About this task =>
Show every line of the data that contains the word "kullanılır". Treat uppercase and lowercase letters as different.

[Items from a dataset]
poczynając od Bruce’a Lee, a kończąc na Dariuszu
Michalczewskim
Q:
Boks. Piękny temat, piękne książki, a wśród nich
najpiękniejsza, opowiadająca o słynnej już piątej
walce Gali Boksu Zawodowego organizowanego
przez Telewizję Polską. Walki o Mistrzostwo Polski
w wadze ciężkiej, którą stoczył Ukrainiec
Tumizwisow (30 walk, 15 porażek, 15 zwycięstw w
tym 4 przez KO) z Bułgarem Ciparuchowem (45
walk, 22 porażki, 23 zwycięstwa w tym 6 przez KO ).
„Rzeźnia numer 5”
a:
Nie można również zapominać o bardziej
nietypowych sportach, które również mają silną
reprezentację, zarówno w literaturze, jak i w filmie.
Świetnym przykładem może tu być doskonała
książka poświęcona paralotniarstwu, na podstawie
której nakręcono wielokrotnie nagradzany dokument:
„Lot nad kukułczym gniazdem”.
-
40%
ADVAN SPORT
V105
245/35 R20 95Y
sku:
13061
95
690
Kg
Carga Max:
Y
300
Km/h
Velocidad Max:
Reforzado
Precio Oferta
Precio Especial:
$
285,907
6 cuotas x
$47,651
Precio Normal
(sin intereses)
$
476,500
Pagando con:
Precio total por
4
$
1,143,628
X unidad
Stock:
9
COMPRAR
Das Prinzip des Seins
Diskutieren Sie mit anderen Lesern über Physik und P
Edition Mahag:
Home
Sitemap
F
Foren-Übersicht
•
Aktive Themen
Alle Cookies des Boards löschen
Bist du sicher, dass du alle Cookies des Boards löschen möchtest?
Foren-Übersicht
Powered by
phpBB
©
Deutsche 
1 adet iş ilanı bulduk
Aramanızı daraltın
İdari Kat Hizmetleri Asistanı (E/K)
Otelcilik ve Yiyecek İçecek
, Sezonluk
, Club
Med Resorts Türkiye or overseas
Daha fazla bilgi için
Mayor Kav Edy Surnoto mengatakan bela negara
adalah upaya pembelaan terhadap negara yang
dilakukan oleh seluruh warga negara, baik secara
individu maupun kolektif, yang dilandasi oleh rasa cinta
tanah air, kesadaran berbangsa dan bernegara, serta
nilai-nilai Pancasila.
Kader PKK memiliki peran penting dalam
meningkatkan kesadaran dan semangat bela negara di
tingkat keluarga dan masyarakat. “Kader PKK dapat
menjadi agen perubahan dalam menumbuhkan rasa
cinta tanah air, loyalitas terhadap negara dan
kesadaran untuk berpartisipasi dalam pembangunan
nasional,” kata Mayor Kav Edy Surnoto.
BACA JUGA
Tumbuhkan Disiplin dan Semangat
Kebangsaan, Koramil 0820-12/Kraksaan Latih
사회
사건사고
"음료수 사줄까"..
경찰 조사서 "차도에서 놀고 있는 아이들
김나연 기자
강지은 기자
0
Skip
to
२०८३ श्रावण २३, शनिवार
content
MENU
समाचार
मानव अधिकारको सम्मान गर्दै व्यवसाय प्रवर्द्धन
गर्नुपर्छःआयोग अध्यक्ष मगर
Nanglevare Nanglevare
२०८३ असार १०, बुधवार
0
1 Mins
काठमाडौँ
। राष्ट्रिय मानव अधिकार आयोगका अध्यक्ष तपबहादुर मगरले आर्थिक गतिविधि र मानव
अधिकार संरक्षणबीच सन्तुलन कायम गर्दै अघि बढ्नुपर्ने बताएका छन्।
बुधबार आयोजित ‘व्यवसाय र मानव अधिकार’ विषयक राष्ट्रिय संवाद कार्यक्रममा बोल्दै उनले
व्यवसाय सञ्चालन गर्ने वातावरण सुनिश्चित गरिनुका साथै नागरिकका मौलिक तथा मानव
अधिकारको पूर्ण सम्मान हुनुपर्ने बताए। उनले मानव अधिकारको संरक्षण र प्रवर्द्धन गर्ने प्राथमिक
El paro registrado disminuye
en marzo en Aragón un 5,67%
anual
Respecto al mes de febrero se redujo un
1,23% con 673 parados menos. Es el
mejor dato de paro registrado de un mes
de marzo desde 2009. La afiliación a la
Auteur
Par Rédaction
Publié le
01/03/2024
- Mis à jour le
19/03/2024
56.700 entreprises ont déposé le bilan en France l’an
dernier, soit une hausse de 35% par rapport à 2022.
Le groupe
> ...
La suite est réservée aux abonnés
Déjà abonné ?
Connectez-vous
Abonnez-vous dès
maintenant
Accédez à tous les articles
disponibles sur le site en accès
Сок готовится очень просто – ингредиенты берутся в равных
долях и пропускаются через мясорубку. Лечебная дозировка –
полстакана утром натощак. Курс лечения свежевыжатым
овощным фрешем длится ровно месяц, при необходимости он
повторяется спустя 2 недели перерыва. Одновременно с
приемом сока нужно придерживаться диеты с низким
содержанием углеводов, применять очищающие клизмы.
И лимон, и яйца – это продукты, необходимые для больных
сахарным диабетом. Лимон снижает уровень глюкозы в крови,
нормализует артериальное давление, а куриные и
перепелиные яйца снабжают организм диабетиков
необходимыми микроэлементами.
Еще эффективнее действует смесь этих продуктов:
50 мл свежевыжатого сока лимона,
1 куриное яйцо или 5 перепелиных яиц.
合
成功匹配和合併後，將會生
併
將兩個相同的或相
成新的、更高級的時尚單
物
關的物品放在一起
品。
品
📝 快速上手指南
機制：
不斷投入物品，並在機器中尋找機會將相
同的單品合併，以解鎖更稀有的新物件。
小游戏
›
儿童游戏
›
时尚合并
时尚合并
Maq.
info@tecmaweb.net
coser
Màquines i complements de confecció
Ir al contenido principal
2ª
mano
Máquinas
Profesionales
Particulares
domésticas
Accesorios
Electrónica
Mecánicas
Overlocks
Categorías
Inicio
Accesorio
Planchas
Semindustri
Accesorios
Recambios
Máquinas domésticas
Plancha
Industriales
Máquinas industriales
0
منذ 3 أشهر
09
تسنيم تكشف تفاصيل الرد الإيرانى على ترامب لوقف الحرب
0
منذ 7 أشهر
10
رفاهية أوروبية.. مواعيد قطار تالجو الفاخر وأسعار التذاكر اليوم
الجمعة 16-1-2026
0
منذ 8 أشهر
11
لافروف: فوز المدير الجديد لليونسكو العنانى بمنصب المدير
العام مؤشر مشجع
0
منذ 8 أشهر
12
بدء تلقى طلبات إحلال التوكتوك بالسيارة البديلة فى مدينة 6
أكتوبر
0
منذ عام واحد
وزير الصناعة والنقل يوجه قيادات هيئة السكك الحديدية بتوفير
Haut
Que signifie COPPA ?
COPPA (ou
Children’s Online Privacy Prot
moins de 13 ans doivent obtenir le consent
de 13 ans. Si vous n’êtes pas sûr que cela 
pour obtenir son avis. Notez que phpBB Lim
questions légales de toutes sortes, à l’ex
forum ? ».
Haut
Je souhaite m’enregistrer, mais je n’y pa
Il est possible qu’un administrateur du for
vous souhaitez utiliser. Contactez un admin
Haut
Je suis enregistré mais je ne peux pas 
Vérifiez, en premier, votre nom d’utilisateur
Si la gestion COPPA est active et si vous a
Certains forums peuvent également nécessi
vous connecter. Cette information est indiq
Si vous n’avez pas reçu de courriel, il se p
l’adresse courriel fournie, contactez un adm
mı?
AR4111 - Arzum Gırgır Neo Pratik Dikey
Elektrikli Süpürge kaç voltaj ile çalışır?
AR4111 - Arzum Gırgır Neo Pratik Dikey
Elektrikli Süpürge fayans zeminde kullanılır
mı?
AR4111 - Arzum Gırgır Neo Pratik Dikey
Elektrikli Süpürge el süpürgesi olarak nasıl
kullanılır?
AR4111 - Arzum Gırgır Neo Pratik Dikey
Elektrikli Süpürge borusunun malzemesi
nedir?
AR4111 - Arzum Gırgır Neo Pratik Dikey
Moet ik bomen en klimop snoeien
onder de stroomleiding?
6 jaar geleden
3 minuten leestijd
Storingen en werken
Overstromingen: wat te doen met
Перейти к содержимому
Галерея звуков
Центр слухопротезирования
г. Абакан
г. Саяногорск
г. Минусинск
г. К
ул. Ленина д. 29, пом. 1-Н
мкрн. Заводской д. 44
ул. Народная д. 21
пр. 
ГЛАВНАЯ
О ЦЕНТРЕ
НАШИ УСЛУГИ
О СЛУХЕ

Answer to this task =>
Elektrikli Süpürge fayans zeminde kullanılır
kullanılır?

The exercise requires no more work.